Debbie Munson Badini is the deputy public information officer working out of the MDNR office in Marquette, which is about 30 miles south of the Bay Cliff Health Camp, the current host of the BOW program. She said the U.P. has been staging the BOW weekends since 1998, and in that time more than 2,600 women have taken part in the busy and adventurous weekend sessions. The winter program is usually held in February and the summer program normally runs in June.
“We get ladies from all over the states and a few from other countries,” Munson Badini said. “Most of the ladies that come for the events are from either Michigan, Wisconsin, or Minnesota, but we have had ladies from Florida, Ohio, Illinois, Alabama, Georgia, California, Japan, and New England.”
The MDNR also offers an advanced version of the BOW programs in one or two-day sessions that require the participants to have some experience in the subject matter. These more intense programs have been offered in salmon fishing on Lake Michigan, river salmon fishing near St. Ignace, pheasant hunting near Rapid River, camping and hiking at Pictured Rocks and in the Porcupine Mountains, rock climbing in the Marquette/Negaunee area, a firearms shoot in Skandia, kayaking and hiking at Harlow Lake and Hogsback Mountain north of Marquette, cross country skiing and snowshoeing in the Porcupine Mountains, and a mother-daughter kayak trip and hike at a park in Marquette.
Harkness said the experience she gained in the BOW program gave her the confidence to take her 11-year-old daughter ice fishing on Higgins Lake, to hand-auger a hole in the ice, and then catch a rainbow trout on the trip. She now owns an ice fishing shanty, and has ventured out onto Saginaw Bay with all “the regular fishermen” and caught walleye.

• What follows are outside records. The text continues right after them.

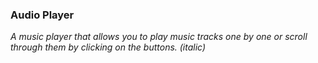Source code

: ### Audio Player
*A music player that allows you to play music tracks one by one or scroll through them by clicking on the buttons. (italic)*

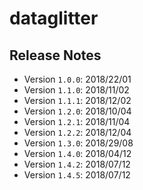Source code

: # dataglitter



## Release Notes

* Version `1.0.0`: 2018/22/01
* Version `1.1.0`: 2018/11/02
* Version `1.1.1`: 2018/12/02
* Version `1.2.0`: 2018/10/04
* Version `1.2.1`: 2018/11/04
* Version `1.2.2`: 2018/12/04
* Version `1.3.0`: 2018/29/08
* Version `1.4.0`: 2018/04/12
* Version `1.4.2`: 2018/07/12
* Version `1.4.5`: 2018/07/12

“My daughter was so excited, and she kept saying how we did it ourselves too,” Harkness said. “That was the best part —-- to have her feel that she could go out there and do this herself, too.”

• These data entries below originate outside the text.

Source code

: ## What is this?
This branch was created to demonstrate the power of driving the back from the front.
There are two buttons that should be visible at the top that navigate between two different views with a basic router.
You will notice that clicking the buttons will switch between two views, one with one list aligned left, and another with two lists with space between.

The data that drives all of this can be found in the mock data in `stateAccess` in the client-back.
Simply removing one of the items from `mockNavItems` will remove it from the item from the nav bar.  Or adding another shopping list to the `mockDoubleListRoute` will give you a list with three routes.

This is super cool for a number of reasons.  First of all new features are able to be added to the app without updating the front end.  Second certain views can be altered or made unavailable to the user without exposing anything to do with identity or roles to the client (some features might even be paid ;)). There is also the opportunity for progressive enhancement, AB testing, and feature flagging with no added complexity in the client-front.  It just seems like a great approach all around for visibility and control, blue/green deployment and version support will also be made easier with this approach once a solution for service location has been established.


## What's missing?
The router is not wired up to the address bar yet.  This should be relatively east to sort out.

Harkness will be back in the U.P. this week, anxious to take part in another session of BOW and further expand her outdoors skills. She plans to bring her new ice auger along and share it with this year’s group of campers.
“It is the organizers and instructors that make the program truly wonderful,” she said. “There’s such a great variety of really fun and different activities, like ice fishing, cross and back country skiing, winter camping, dog sledding, and many more that are not that accessible to people who have little experience in the outdoors. For me, fishing is it — I love it, especially ice fishing. I love the Michigan DNR — they have taught me how to fish and I can say that I have become an outdoors woman because of them.”
The Michigan winter BOW program cost $180. Registration for the summer BOW session in the U.P. is expected to open sometime in April, with information available at the www.michigan.gov/bow website.
Ohio’s 2013 BOW session was held at Recreation Unlimited in Ashley and cost around $200. It offered instruction in firearms and safety, frog gigging, fishing from a kayak, tracking, muzzle loading, handgun basics, canoeing, soap making, the use of tree stands for hunting, fly fishing, backpacking, how to handle and prepare venison, tree identification, outdoors photography, bird watching basics, dutch oven cooking and geocaching.